Yes, it's that time of year again...that time when we all reach up over our heads, yank the zipper cartoon-character style, and tear away the masks we use to hide who we really are from the rest of the world. Time to quit pretending we are anything other than who and what we are, and display it proudly.
No, I'm not talking about Halloween, or your local midnight showing of The Rocky Horror Picture Show. I'm talking about Nano.
While other people might consider this a form of showing off--as in, "here, everyone check out some writing I'm really proud of!"--that's not it at all. It's meant more as a slap in my own face. "Look, you cranked out something THIS cool two years ago. Stop whining at yourself about lack of time, lack of sleep, dead cars, horrible jobs, idiot employers, and that six hour drive home in a blizzard, and get back to writing!"
Yes, it is I, your favorite
serial perennial glutton-for-punishment masochist Nano participant, dropping in to touch bases and see who else is up for the fun-filled form of self-flagellation writing challenge to end all writing challenges.
Nano is short for NanoWriMo, and NanoWriMo...um...I'm feeling some serious deja vu here. Hold on. Grab your coffee, take a deep breath, and spend a few moments to review the original Glutton for Punishment Nano intro, here.
Oh, wow, you actually came back?
I have tried my hand at Nano every year since 2005, and every year, I have come up short. Most of those years, my total word count is somewhere under ten thousand; my worst year I think I barely made it to 2500 total. My best year? Two years ago. That year, I came a mere five thousand words from reaching the goal, but more importantly, I actually reached the end of my story.

◇ ◇ ◇

▸ Brief:
Please say whether each statement below agrees with the Nano post, answering yes or no and quoting the words from the post that decide it.
1. The writer has tried Nano every year since 2005.
2. In the writer's best year, the word-count goal was reached.
3. The writer is talking about Halloween.

▸ Recorded data:
◇ ◇ ◇

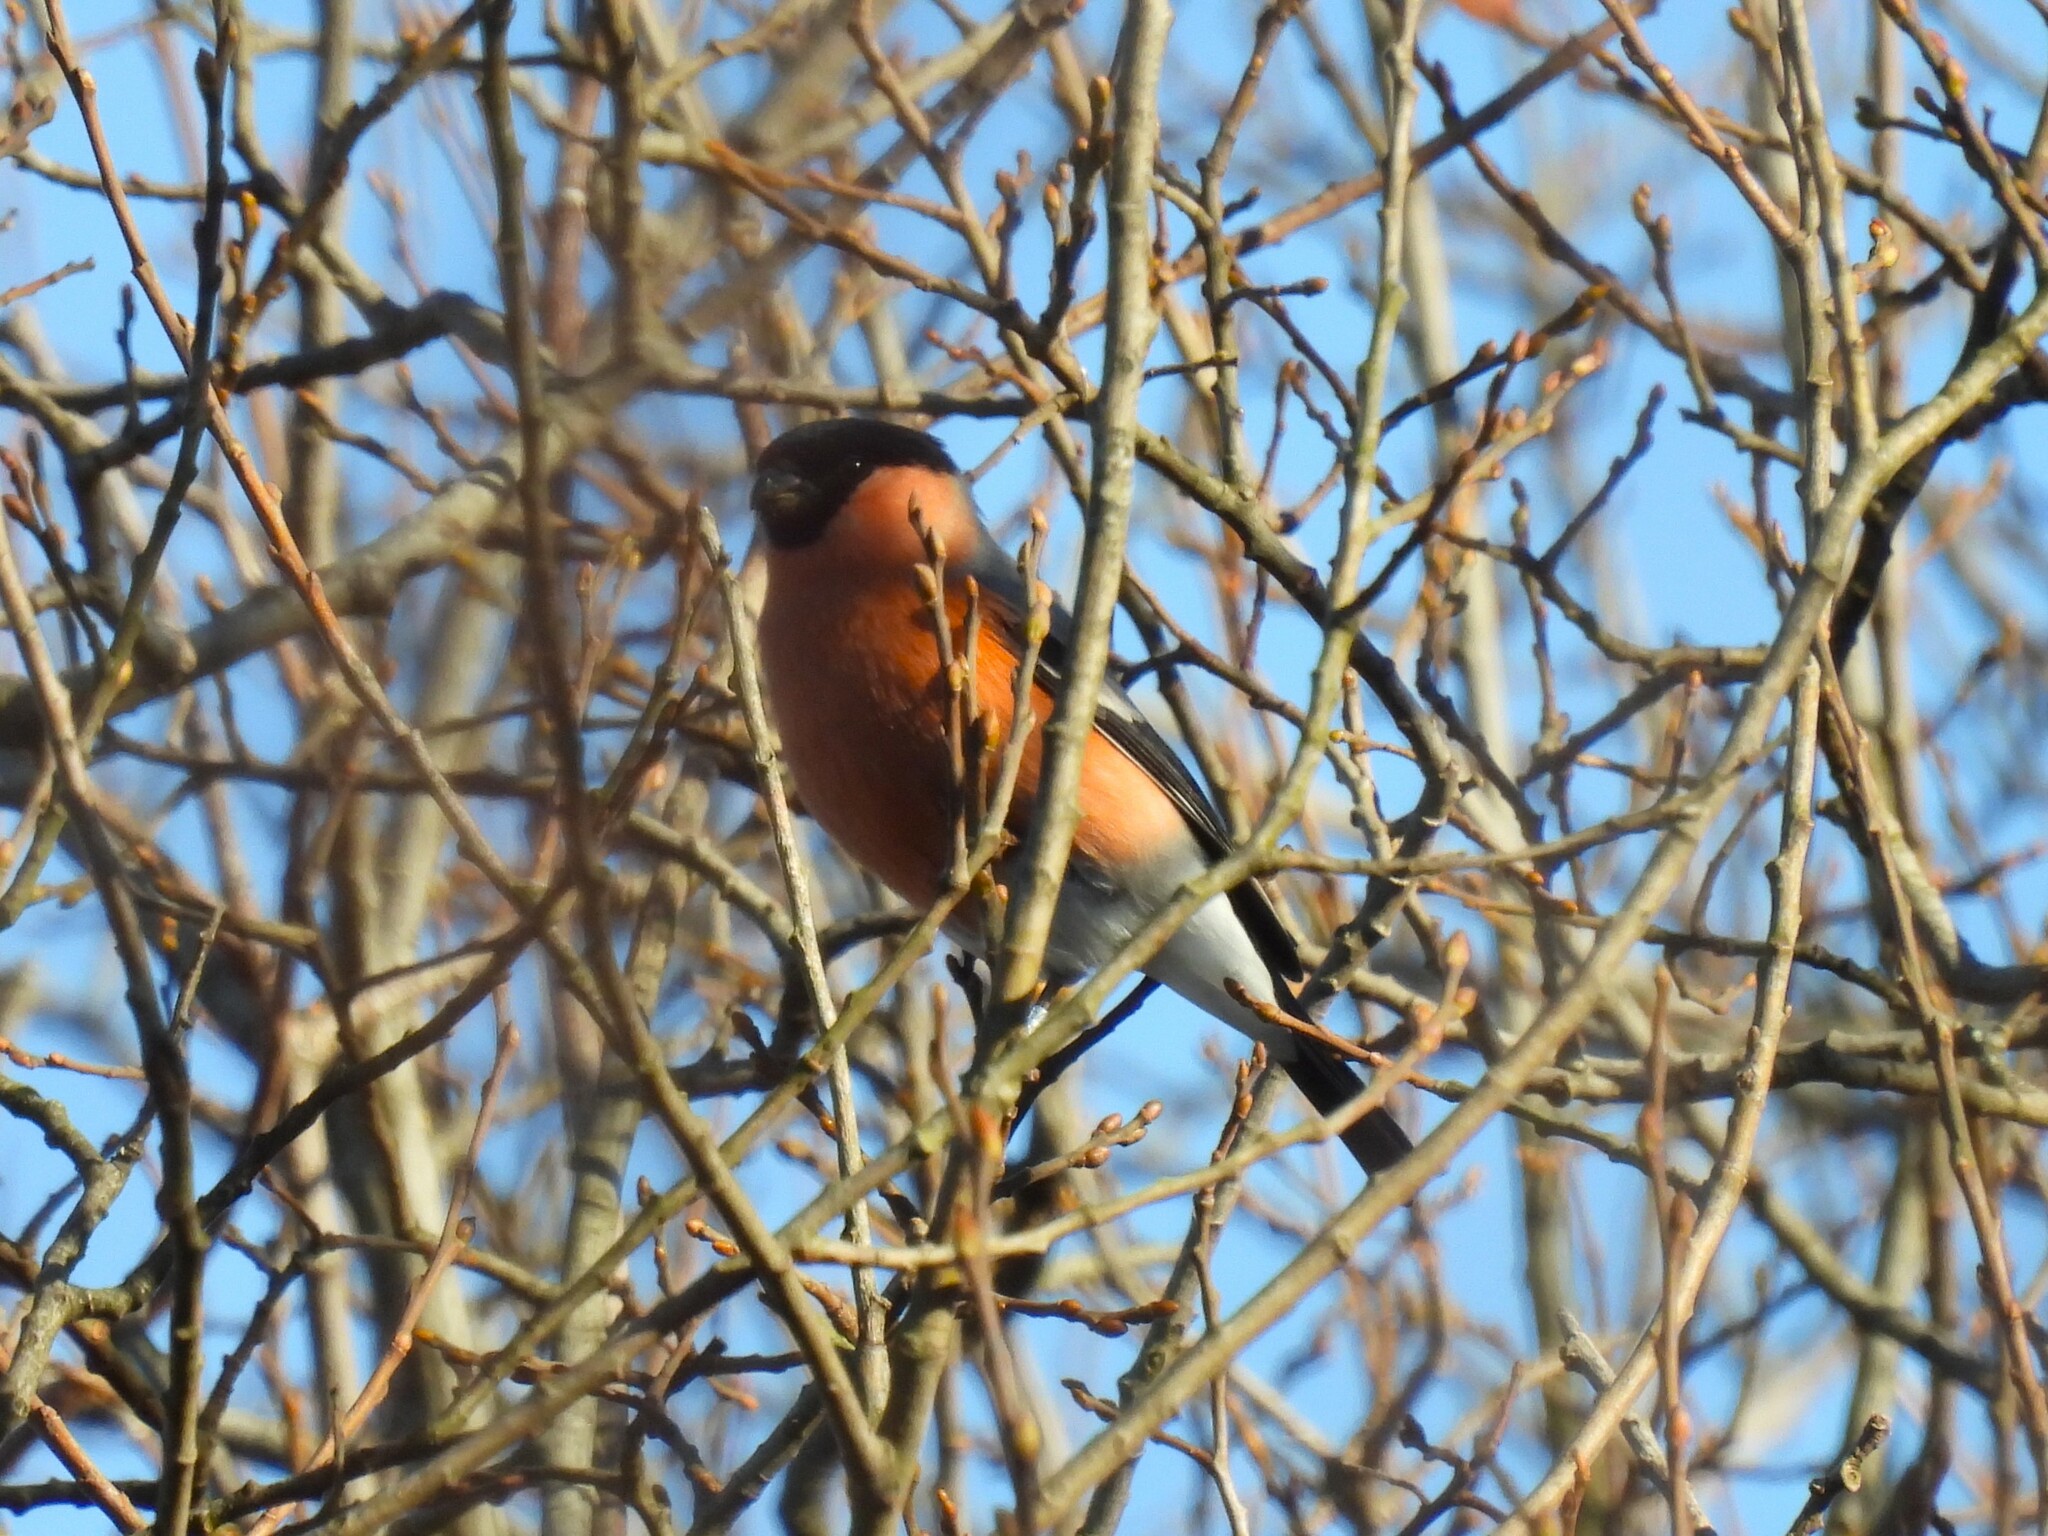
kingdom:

◇ ◇ ◇

▸ Exercise output:
1. Yes: "I have tried my hand at Nano every year since 2005"
2. No: "I came a mere five thousand words from reaching the goal"
3. No: "No, I'm not talking about Halloween"